• **WORK TO BE COMPLETED**:
Only the text of the records belongs in the answer, copied exactly and without pictures.
:: ENTRIES PROVIDED ::
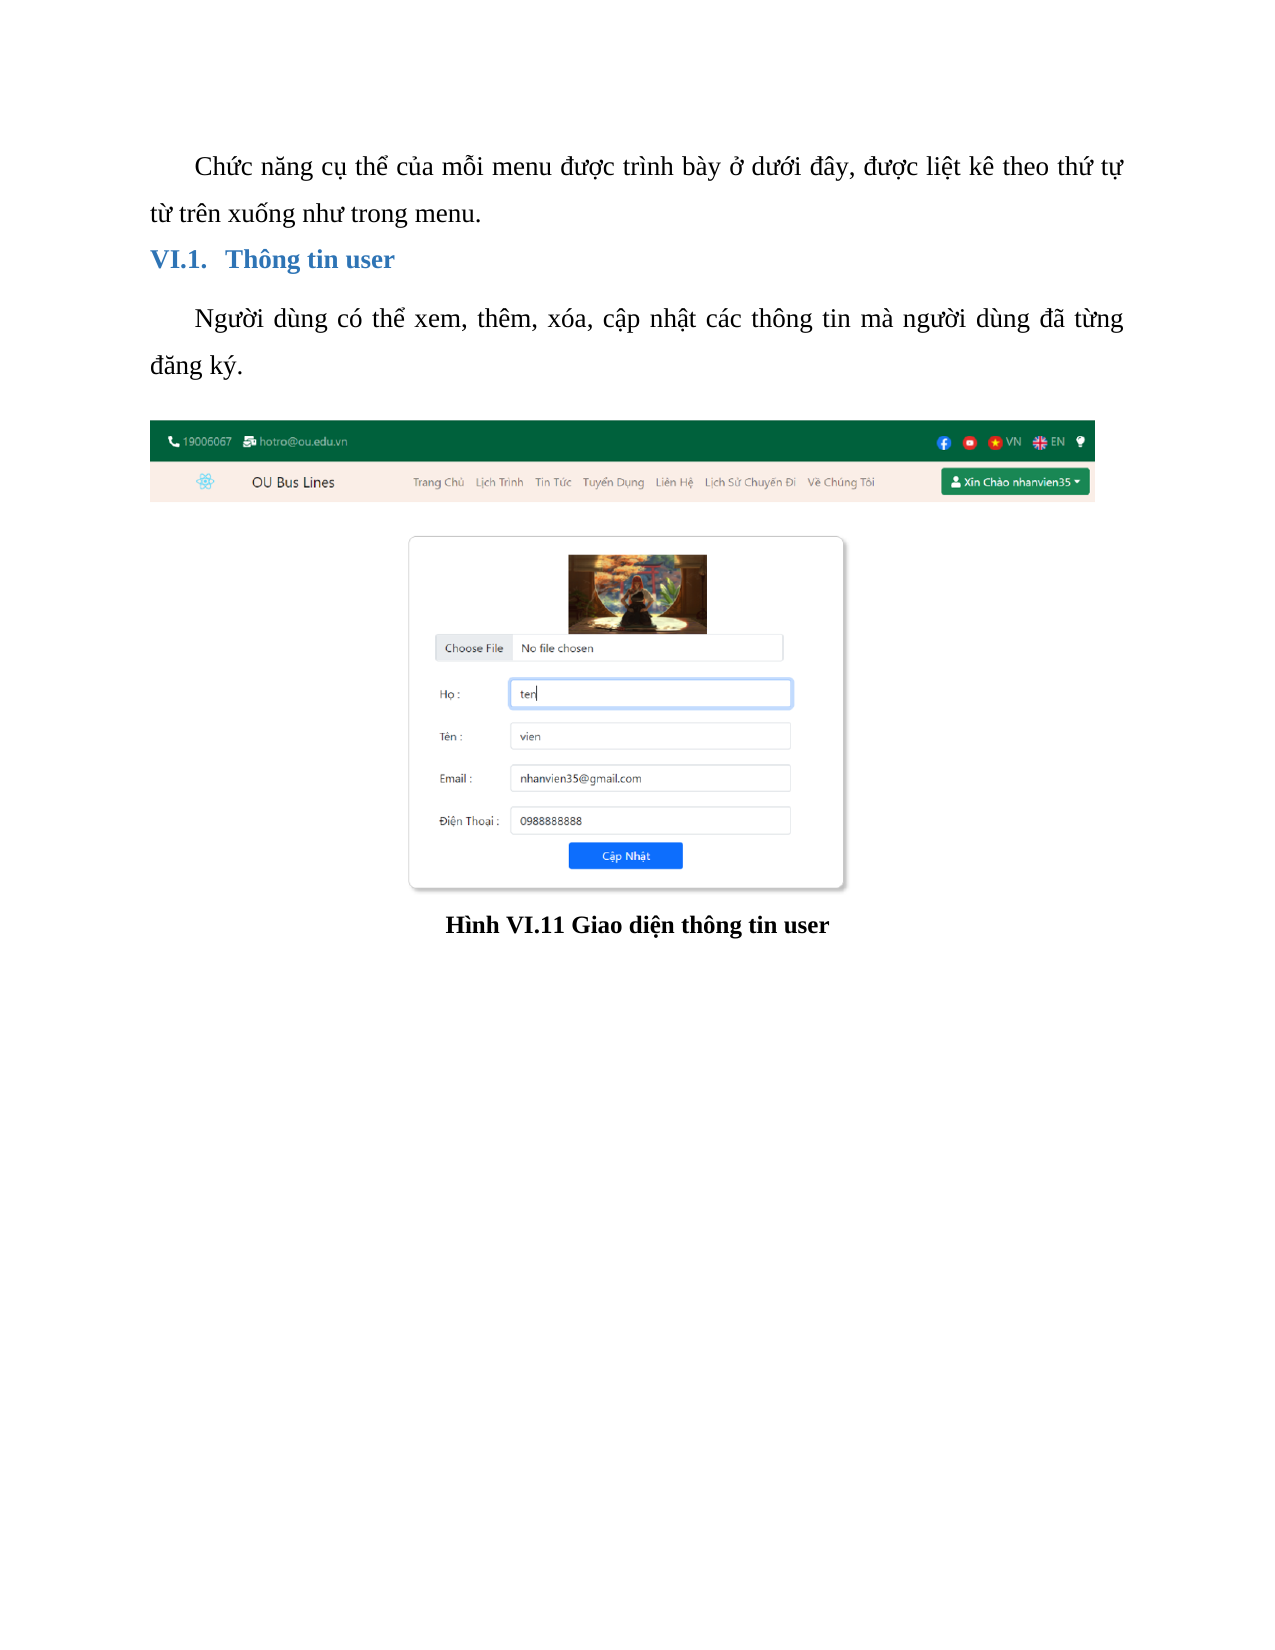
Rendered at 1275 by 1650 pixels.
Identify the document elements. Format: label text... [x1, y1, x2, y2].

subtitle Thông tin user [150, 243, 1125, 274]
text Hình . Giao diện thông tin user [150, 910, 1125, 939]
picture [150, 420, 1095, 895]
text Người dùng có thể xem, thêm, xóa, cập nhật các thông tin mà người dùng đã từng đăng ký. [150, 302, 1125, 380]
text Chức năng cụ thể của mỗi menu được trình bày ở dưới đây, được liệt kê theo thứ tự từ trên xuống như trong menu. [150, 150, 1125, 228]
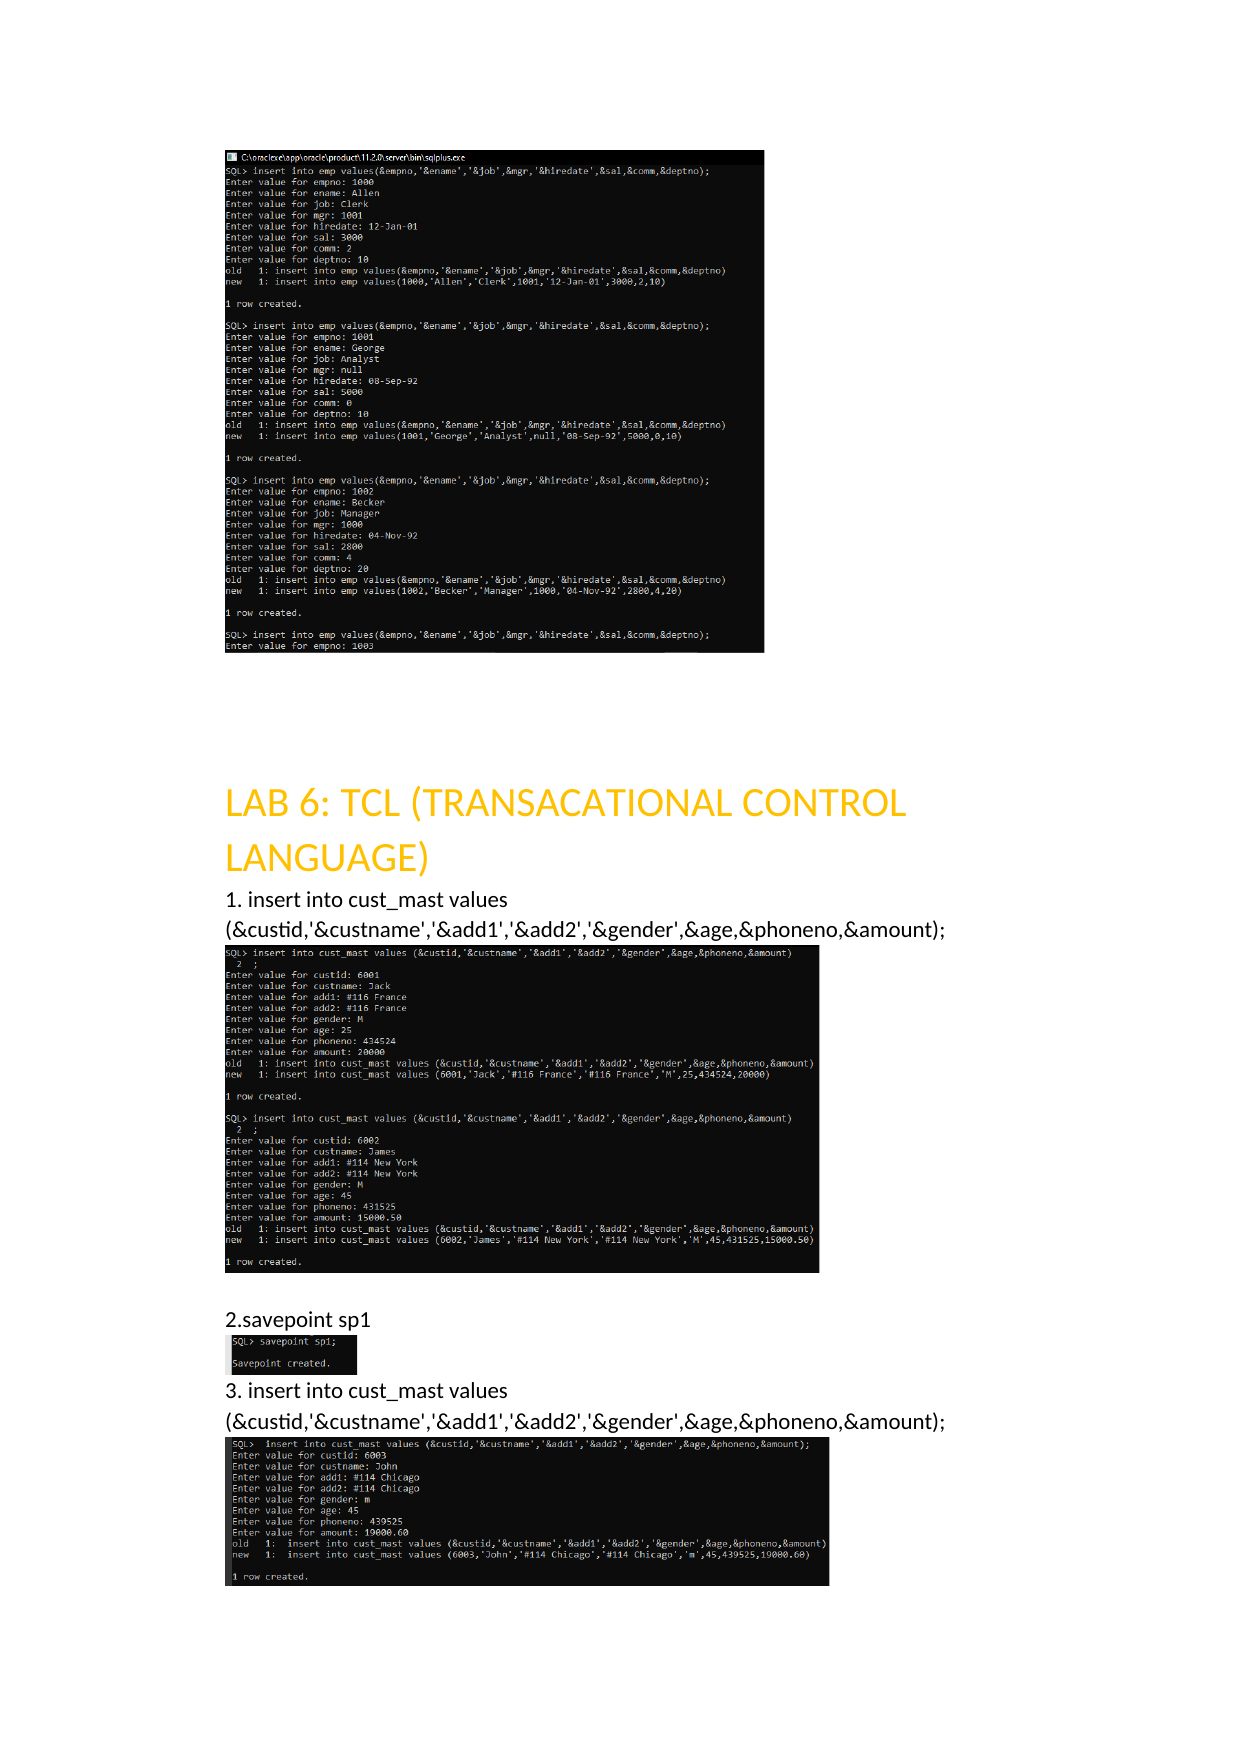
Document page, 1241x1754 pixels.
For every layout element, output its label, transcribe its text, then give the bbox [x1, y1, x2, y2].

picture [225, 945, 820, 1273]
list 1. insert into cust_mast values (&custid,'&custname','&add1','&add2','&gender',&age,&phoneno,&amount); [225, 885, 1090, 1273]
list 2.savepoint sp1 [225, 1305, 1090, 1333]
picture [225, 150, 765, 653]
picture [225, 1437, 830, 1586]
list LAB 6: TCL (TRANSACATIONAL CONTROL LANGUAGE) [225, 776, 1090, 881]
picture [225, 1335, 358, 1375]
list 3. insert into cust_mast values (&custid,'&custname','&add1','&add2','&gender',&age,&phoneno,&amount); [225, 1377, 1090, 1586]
:::
• **ANSWER SECTION**:
Rendered at 1275 by 1650 pixels.
Identify the document elements. Format: label text... [x1, y1, x2, y2].

subtitle Thông tin user [150, 243, 1125, 274]
text Hình . Giao diện thông tin user [150, 910, 1125, 939]
picture [150, 420, 1095, 895]
text Người dùng có thể xem, thêm, xóa, cập nhật các thông tin mà người dùng đã từng đăng ký. [150, 302, 1125, 380]
text Chức năng cụ thể của mỗi menu được trình bày ở dưới đây, được liệt kê theo thứ tự từ trên xuống như trong menu. [150, 150, 1125, 228]
Document page, 1241x1754 pixels.
For every layout element, output its label, transcribe its text, then give the bbox [x1, y1, x2, y2].

picture [225, 945, 820, 1273]
list 1. insert into cust_mast values (&custid,'&custname','&add1','&add2','&gender',&age,&phoneno,&amount); [225, 885, 1090, 1273]
list 2.savepoint sp1 [225, 1305, 1090, 1333]
picture [225, 150, 765, 653]
picture [225, 1437, 830, 1586]
list LAB 6: TCL (TRANSACATIONAL CONTROL LANGUAGE) [225, 776, 1090, 881]
picture [225, 1335, 358, 1375]
list 3. insert into cust_mast values (&custid,'&custname','&add1','&add2','&gender',&age,&phoneno,&amount); [225, 1377, 1090, 1586]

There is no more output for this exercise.